__PROBLEM DESCRIPTION__.
Copy the material below, putting "kids" in place of every "children" and leaving everything else unchanged.

__EXCERPTED DATA__.

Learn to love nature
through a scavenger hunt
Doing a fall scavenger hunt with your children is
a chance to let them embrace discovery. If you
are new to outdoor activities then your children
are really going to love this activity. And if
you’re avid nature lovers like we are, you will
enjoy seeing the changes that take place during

__WRITTEN SOLUTION__.
Learn to love nature
through a scavenger hunt
Doing a fall scavenger hunt with your kids is
a chance to let them embrace discovery. If you
are new to outdoor activities then your kids
are really going to love this activity. And if
you’re avid nature lovers like we are, you will
enjoy seeing the changes that take place during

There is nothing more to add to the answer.